Fareli Köyün Darbukacısı

650 36 10
                                    

Bir varmış bir yokmuş. Köyün birinde çok şugar darbuka çalan bir adam varmış. Bu adama Darbukacı Ayhan derlermiş. Herkes onu düğününe davet edermiş.

Ondan iyi darbuka çalabilen biri yokmuş. Köy halkı onunla çok gurur duyarmış.

Bir gün Darbukacı Ayhan ülke turnesine çıkmış. Köy halkı bu duruma biraz üzüldüyse de onun adına sevinmişler.

Ayhan gittikten sonra köydeki düğünlerin tadı kaçmış. İnsanlar artık düğünlerden zevk almamaya başlamış.

Günler böyle geçmiş.

Aganın biri garajını temizlerken bir sürü fare görmüş. Süpürgeyle hepsini kovalamış.

“Abe mına kodumun fareleri siktirin gidin”

Bu fareler herkesin evlerine girmiş. Üremişler de üremişler.

Köy farelerden geçilmez olmuş.

Köylüler toplanmış.

“Bu farelere bir çözüm lazım Muhtar” demişler.

“Abe fare zehri alalım demiş” Muthar da.

Fare zehrini alıp her yere sıkmışlar.

Ama hiçbir fayda etmemiş.

Köylüler aç perişan hale gelmişler.

“Aslında ben çözüm yolunu biliyorum” demiş köylünün biri.

“Neymiş o söyle bakayım”

“Darbukacı Ayhan’ı çağıralım o üstesinden gelir”

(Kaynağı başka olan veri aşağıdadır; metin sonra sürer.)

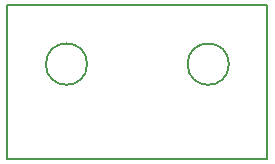
<source format=gm1>
G04 #@! TF.GenerationSoftware,KiCad,Pcbnew,(5.1.7)-1*
G04 #@! TF.CreationDate,2022-09-30T23:46:52+02:00*
G04 #@! TF.ProjectId,Endstufe-Kopplung,456e6473-7475-4666-952d-4b6f70706c75,rev?*
G04 #@! TF.SameCoordinates,Original*
G04 #@! TF.FileFunction,Profile,NP*
%FSLAX46Y46*%
G04 Gerber Fmt 4.6, Leading zero omitted, Abs format (unit mm)*
G04 Created by KiCad (PCBNEW (5.1.7)-1) date 2022-09-30 23:46:52*
%MOMM*%
%LPD*%
G01*
G04 APERTURE LIST*
G04 #@! TA.AperFunction,Profile*
%ADD10C,0.150000*%
G04 #@! TD*
G04 APERTURE END LIST*
D10*
X34500000Y-25550000D02*
X12500000Y-25550000D01*
X34500000Y-25550000D02*
X34500000Y-12500000D01*
X34500000Y-12500000D02*
X12500000Y-12500000D01*
X12500000Y-25550000D02*
X12500000Y-12500000D01*
X31250000Y-17500000D02*
G75*
G03*
X31250000Y-17500000I-1750000J0D01*
G01*
X19250000Y-17500000D02*
G75*
G03*
X19250000Y-17500000I-1750000J0D01*
G01*
M02*

</source>
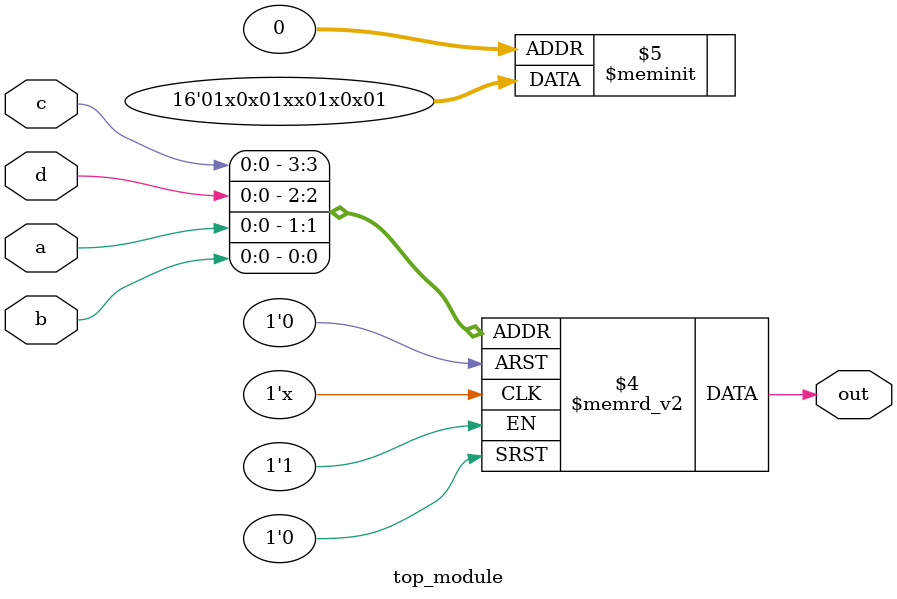
<source format=sv>
module top_module (
    input a,
    input b,
    input c,
    input d,
    output reg out
);

always @(*) begin
    case ({c, d, a, b})
        4'b0000, 4'b0101, 4'b1001, 4'b1110: out = 1'b1;
        4'b0001, 4'b0011, 4'b0110, 4'b1010, 4'b1100, 4'b1111: out = 1'b0;
        default: out = 1'bx;
    endcase
end

endmodule

</source>
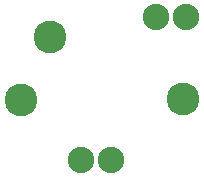
<source format=gts>
G04 MADE WITH FRITZING*
G04 WWW.FRITZING.ORG*
G04 DOUBLE SIDED*
G04 HOLES PLATED*
G04 CONTOUR ON CENTER OF CONTOUR VECTOR*
%ASAXBY*%
%FSLAX23Y23*%
%MOIN*%
%OFA0B0*%
%SFA1.0B1.0*%
%ADD10C,0.109055*%
%ADD11C,0.088000*%
%LNMASK1*%
G90*
G70*
G54D10*
X237Y477D03*
X140Y270D03*
X679Y272D03*
G54D11*
X340Y70D03*
X440Y70D03*
X340Y70D03*
X440Y70D03*
X590Y545D03*
X690Y545D03*
X590Y545D03*
X690Y545D03*
G04 End of Mask1*
M02*
</source>
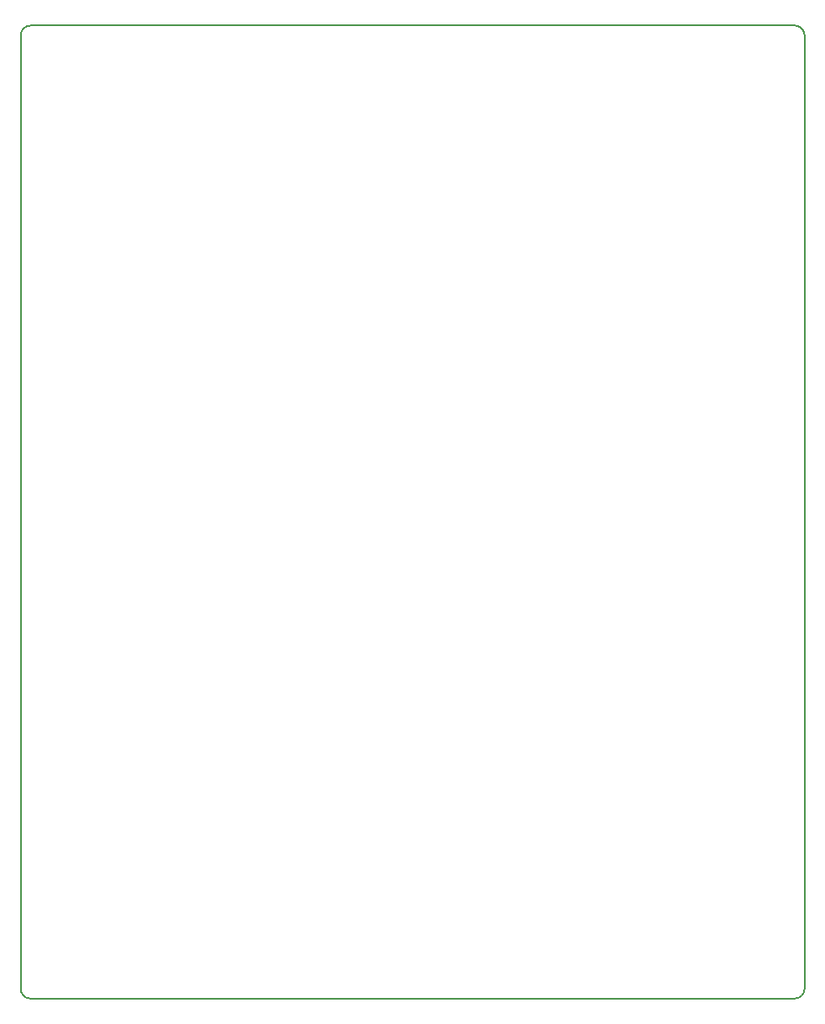
<source format=gbr>
%TF.GenerationSoftware,KiCad,Pcbnew,(6.0.9)*%
%TF.CreationDate,2023-01-29T18:03:13-08:00*%
%TF.ProjectId,numpad,6e756d70-6164-42e6-9b69-6361645f7063,rev?*%
%TF.SameCoordinates,Original*%
%TF.FileFunction,Profile,NP*%
%FSLAX46Y46*%
G04 Gerber Fmt 4.6, Leading zero omitted, Abs format (unit mm)*
G04 Created by KiCad (PCBNEW (6.0.9)) date 2023-01-29 18:03:13*
%MOMM*%
%LPD*%
G01*
G04 APERTURE LIST*
%TA.AperFunction,Profile*%
%ADD10C,0.200000*%
%TD*%
G04 APERTURE END LIST*
D10*
X137100000Y-148900000D02*
X60100000Y-148900000D01*
X138100000Y-51900000D02*
X138100000Y-147900000D01*
X60100000Y-50900000D02*
X137100000Y-50900000D01*
X59100000Y-147900000D02*
X59100000Y-51900000D01*
X59100000Y-147900000D02*
G75*
G03*
X60100000Y-148900000I1000000J0D01*
G01*
X137100000Y-148900000D02*
G75*
G03*
X138100000Y-147900000I0J1000000D01*
G01*
X138100000Y-51900000D02*
G75*
G03*
X137100000Y-50900000I-1000000J0D01*
G01*
X60100000Y-50900000D02*
G75*
G03*
X59100000Y-51900000I0J-1000000D01*
G01*
M02*

</source>
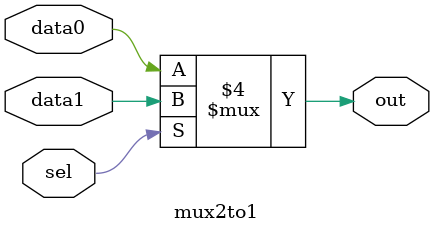
<source format=v>


module mux2to1(data1, data0, sel, out);
    input data1;
    input data0;
    input sel;
    output out;
    reg out;

    always @(data0, data1, sel)
    begin
        if(!sel)
            out = data0;
        else
            out = data1; 
    end
endmodule

</source>
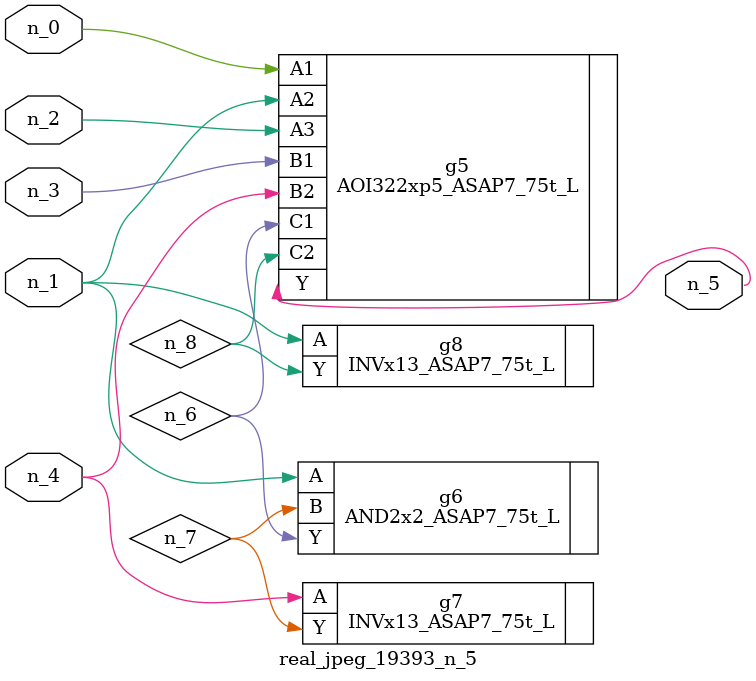
<source format=v>
module real_jpeg_19393_n_5 (n_4, n_0, n_1, n_2, n_3, n_5);

input n_4;
input n_0;
input n_1;
input n_2;
input n_3;

output n_5;

wire n_8;
wire n_6;
wire n_7;

AOI322xp5_ASAP7_75t_L g5 ( 
.A1(n_0),
.A2(n_1),
.A3(n_2),
.B1(n_3),
.B2(n_4),
.C1(n_6),
.C2(n_8),
.Y(n_5)
);

AND2x2_ASAP7_75t_L g6 ( 
.A(n_1),
.B(n_7),
.Y(n_6)
);

INVx13_ASAP7_75t_L g8 ( 
.A(n_1),
.Y(n_8)
);

INVx13_ASAP7_75t_L g7 ( 
.A(n_4),
.Y(n_7)
);


endmodule
</source>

“Abe baştan niye söylemeysin” demişler.

Muhtar hemen haber salmış ülkenin dört bir yanına.

Bi kaç gün sonra Ayhan gelmiş.

“Noldu Muhtar? Beni çağırmışın” demiş.

“Köyü fareler bastı” demiş Muhtar da.

“Tamam ben hallederim merak etme sen” demiş Ayhan.

Başlamış darbukasıyla 3-5 çalmaya. Bütün fareler sıraya geçmiş. Ayhan yürümüş göle doğru. Bütün fareler göle atlayıp ölmüşler.

Ama farelerden biri kaçıp kurtulmuş.

Bu farenin adı Splinter’mış.

Splinter, intikam ateşiyle yanıp tutuşmuş.

Bir gün kanalizasyonda gezerken 4 tane kaplumbağaya rastlamış.

Bu kaplumbağalar diğer kaplumbağalara göre daha büyükmüş.

Splinter kaplumbağaları evlat edinmiş. Birinci kaplumbağaya Leonardo, ikinciye Raphael, üçüncüye Donatello ve dördüncüye Michelangelo adını vermiş.  5 sene sonra kaplumbağalar büyümüş.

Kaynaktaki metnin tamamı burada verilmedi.